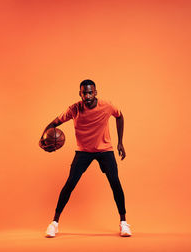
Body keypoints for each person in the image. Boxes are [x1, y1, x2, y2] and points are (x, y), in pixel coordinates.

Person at [39, 79, 131, 237]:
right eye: (84, 93)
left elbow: (120, 116)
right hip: (84, 151)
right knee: (70, 184)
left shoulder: (107, 105)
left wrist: (120, 142)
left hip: (105, 150)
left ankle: (124, 223)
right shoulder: (74, 109)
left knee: (115, 183)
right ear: (80, 94)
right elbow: (54, 123)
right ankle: (54, 223)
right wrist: (43, 137)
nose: (87, 96)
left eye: (90, 92)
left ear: (95, 92)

....................

§ **How to complete this task**:
Pictures are to be left out; the records above must be repeated word for word.

§ **Answer to this exercise**:
Body keypoints for each person in the image. Boxes are [x1, y1, x2, y2] and points are (x, y), in pixel coordinates.

Person at [39, 79, 131, 237]:
right eye: (84, 93)
left elbow: (120, 116)
right hip: (84, 151)
right knee: (70, 184)
left shoulder: (107, 105)
left wrist: (120, 142)
left hip: (105, 150)
left ankle: (124, 223)
right shoulder: (74, 109)
left knee: (115, 183)
right ear: (80, 94)
right elbow: (54, 123)
right ankle: (54, 223)
right wrist: (43, 137)
nose: (87, 96)
left eye: (90, 92)
left ear: (95, 92)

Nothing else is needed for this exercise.